• [BRIEF] Print the lines from the very beginning through the line that contains "v(0, 762) *", including that line, and leave the pictures out.

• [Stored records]
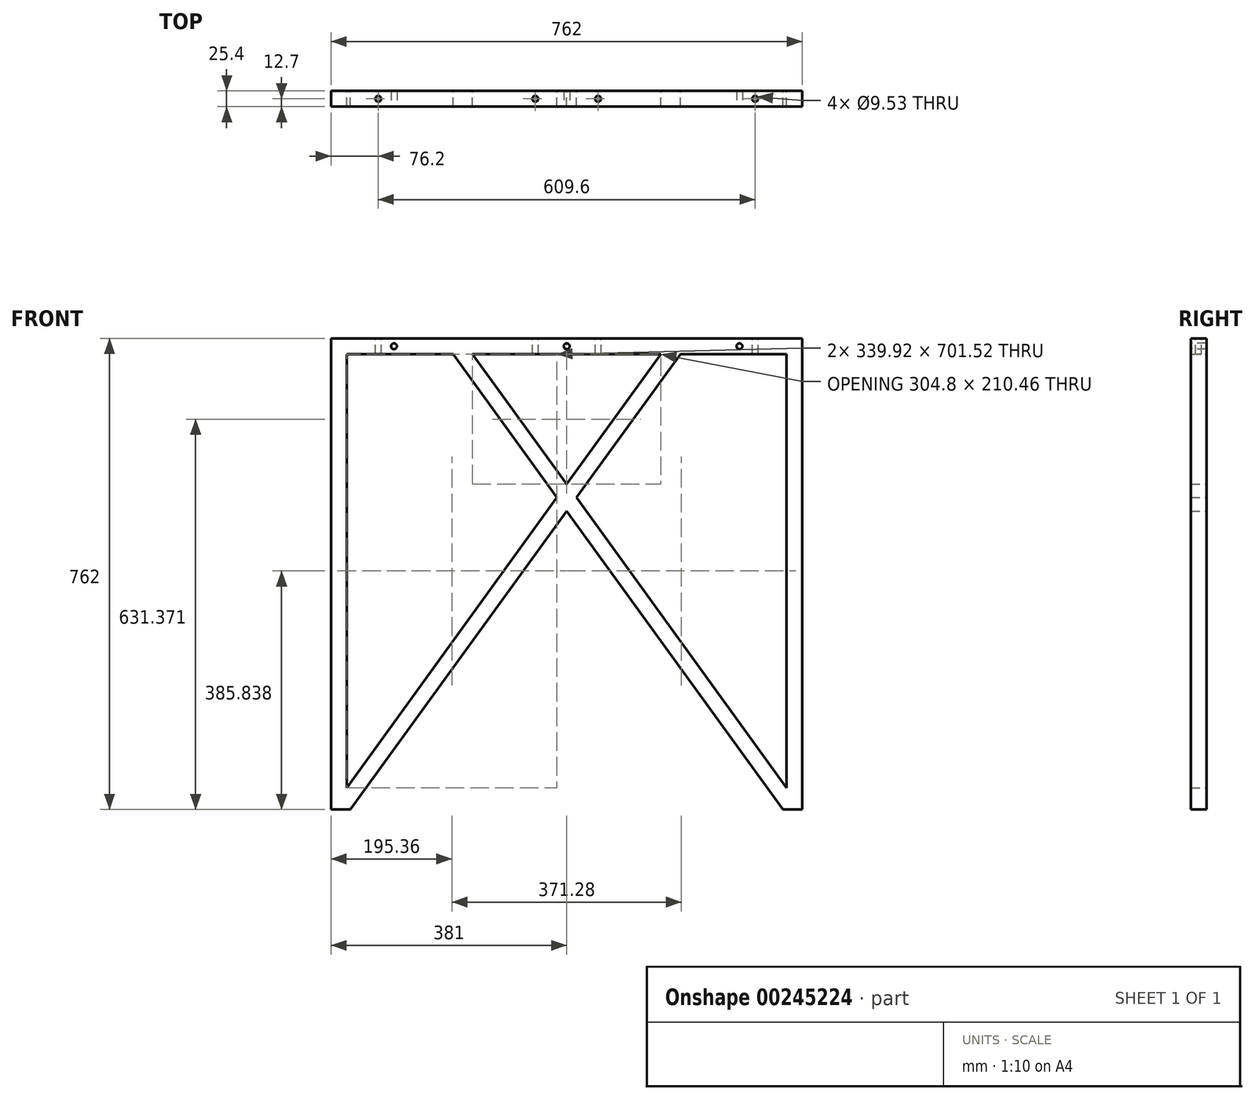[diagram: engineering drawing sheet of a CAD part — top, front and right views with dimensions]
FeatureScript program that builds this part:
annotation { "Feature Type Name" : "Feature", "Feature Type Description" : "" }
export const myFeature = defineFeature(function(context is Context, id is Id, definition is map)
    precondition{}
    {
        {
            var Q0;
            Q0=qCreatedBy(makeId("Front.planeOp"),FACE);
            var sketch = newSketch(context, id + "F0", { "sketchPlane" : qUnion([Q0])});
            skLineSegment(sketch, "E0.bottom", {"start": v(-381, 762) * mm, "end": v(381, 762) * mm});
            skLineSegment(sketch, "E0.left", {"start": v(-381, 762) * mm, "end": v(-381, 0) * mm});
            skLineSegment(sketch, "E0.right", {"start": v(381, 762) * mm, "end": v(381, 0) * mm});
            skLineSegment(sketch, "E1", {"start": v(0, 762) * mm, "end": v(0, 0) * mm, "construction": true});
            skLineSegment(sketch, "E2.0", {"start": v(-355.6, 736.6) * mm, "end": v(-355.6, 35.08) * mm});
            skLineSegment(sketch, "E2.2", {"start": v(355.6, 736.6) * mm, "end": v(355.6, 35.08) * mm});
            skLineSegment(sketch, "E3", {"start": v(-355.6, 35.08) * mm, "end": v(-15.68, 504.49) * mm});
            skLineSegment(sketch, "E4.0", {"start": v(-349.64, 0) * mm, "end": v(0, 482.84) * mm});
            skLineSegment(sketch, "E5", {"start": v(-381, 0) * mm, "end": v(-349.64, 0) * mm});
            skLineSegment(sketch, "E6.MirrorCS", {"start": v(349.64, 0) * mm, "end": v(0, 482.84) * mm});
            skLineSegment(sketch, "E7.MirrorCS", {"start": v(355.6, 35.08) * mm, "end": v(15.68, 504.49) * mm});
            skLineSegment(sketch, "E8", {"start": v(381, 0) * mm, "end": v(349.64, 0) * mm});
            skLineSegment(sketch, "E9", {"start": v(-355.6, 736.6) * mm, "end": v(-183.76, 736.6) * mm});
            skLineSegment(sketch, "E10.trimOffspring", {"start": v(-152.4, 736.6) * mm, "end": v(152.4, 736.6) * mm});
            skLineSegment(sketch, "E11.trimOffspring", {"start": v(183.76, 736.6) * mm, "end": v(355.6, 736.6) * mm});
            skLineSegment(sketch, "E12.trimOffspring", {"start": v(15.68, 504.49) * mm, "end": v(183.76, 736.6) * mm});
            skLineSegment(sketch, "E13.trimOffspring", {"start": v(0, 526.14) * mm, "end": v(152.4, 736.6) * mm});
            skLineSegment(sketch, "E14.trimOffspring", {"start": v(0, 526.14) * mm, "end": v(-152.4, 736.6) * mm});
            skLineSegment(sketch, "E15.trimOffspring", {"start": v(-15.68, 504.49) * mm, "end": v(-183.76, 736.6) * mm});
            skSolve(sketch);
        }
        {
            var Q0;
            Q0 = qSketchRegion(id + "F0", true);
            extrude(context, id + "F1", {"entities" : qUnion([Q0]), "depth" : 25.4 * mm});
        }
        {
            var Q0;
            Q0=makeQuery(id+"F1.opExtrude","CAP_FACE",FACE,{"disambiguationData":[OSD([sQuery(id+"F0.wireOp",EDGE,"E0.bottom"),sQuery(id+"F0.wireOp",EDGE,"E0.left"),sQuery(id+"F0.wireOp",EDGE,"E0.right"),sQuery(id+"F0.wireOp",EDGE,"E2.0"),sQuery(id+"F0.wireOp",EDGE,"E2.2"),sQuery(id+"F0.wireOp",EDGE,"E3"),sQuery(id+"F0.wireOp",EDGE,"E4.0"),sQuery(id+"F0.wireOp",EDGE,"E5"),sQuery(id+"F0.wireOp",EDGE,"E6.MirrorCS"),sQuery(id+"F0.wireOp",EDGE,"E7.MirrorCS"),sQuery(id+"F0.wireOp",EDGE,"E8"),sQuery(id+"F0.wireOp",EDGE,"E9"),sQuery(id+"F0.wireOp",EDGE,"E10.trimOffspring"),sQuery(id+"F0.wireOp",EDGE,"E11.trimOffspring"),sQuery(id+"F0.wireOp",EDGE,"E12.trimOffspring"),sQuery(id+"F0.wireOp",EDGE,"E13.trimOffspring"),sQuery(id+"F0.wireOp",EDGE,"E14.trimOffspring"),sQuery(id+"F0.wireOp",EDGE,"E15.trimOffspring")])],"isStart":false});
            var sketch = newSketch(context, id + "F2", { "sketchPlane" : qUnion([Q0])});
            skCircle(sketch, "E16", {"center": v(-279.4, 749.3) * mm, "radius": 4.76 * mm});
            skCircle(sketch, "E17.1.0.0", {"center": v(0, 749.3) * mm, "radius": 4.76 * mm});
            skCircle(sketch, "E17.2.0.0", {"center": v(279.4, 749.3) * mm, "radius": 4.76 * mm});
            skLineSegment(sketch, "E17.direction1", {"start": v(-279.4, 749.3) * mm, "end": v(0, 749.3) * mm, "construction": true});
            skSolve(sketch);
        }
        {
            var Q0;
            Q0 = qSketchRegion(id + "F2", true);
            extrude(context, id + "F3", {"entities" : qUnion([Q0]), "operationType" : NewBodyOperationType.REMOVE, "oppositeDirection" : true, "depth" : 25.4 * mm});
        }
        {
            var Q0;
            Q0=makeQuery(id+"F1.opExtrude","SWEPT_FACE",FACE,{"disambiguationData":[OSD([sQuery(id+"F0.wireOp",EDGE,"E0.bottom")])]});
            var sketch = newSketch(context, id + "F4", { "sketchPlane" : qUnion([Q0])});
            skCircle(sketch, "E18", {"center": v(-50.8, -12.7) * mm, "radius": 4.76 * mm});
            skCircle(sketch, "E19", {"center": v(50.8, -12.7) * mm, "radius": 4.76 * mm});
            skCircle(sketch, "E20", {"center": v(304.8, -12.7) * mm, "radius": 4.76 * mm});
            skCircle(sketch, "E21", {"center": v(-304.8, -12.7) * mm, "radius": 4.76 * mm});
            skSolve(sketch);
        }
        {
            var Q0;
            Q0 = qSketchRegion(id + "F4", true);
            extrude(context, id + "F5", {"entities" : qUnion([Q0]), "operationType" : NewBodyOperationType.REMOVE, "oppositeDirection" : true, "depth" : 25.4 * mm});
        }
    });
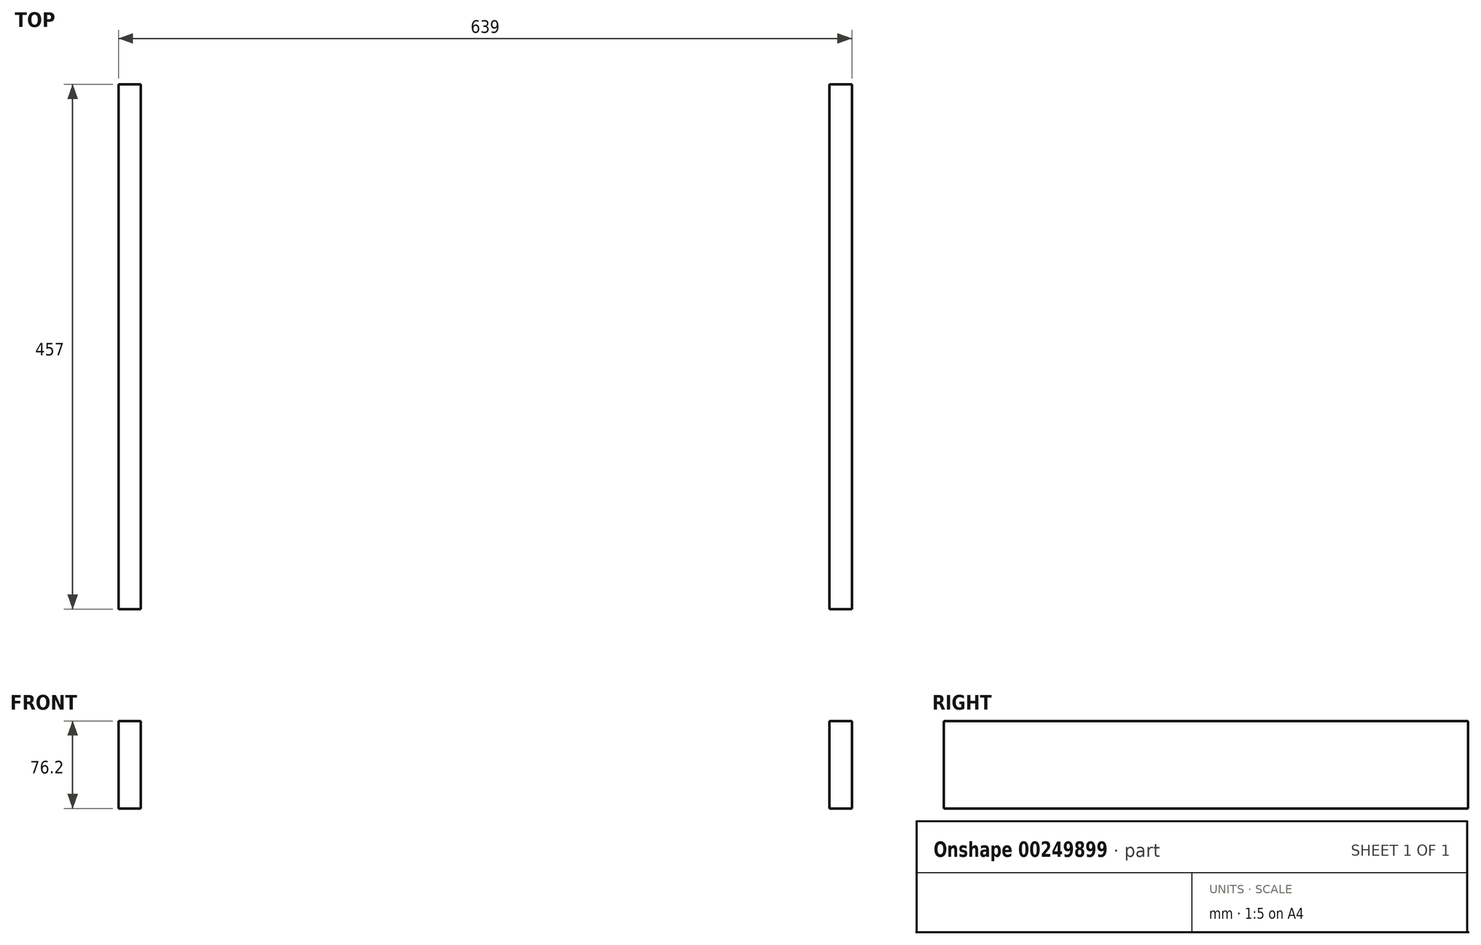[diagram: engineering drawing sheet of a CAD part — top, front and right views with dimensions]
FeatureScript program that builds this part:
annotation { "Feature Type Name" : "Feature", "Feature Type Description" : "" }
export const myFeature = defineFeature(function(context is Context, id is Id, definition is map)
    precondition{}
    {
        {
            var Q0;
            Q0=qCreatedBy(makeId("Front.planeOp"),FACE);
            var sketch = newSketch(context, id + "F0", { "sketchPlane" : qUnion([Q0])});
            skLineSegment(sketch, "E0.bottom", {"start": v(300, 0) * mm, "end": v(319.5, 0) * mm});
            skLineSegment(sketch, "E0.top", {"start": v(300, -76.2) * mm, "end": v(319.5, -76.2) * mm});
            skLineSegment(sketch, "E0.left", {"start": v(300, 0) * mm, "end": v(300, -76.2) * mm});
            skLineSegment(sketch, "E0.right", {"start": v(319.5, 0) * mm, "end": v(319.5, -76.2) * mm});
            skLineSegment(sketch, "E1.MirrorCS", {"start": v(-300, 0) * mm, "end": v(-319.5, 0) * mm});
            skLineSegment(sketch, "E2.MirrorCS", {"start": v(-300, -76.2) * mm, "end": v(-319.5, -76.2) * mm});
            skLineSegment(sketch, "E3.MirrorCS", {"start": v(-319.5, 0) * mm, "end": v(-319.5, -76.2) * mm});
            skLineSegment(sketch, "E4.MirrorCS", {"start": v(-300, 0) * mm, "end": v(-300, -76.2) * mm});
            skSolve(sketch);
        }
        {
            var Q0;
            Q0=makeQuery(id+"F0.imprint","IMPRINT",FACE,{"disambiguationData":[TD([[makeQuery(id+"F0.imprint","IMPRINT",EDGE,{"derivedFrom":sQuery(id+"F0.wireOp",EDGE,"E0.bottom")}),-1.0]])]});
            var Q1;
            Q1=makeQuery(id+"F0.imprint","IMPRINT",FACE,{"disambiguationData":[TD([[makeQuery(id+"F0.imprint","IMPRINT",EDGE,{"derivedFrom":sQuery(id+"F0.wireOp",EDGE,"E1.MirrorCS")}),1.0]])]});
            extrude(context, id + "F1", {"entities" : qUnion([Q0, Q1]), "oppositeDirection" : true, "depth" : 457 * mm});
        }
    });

• [WRITTEN RESPONSE]
[diagram: engineering drawing sheet of a CAD part — top, front and right views with dimensions]
FeatureScript program that builds this part:
annotation { "Feature Type Name" : "Feature", "Feature Type Description" : "" }
export const myFeature = defineFeature(function(context is Context, id is Id, definition is map)
    precondition{}
    {
        {
            var Q0;
            Q0=qCreatedBy(makeId("Front.planeOp"),FACE);
            var sketch = newSketch(context, id + "F0", { "sketchPlane" : qUnion([Q0])});
            skLineSegment(sketch, "E0.bottom", {"start": v(-381, 762) * mm, "end": v(381, 762) * mm});
            skLineSegment(sketch, "E0.left", {"start": v(-381, 762) * mm, "end": v(-381, 0) * mm});
            skLineSegment(sketch, "E0.right", {"start": v(381, 762) * mm, "end": v(381, 0) * mm});
            skLineSegment(sketch, "E1", {"start": v(0, 762) * mm, "end": v(0, 0) * mm, "construction": true});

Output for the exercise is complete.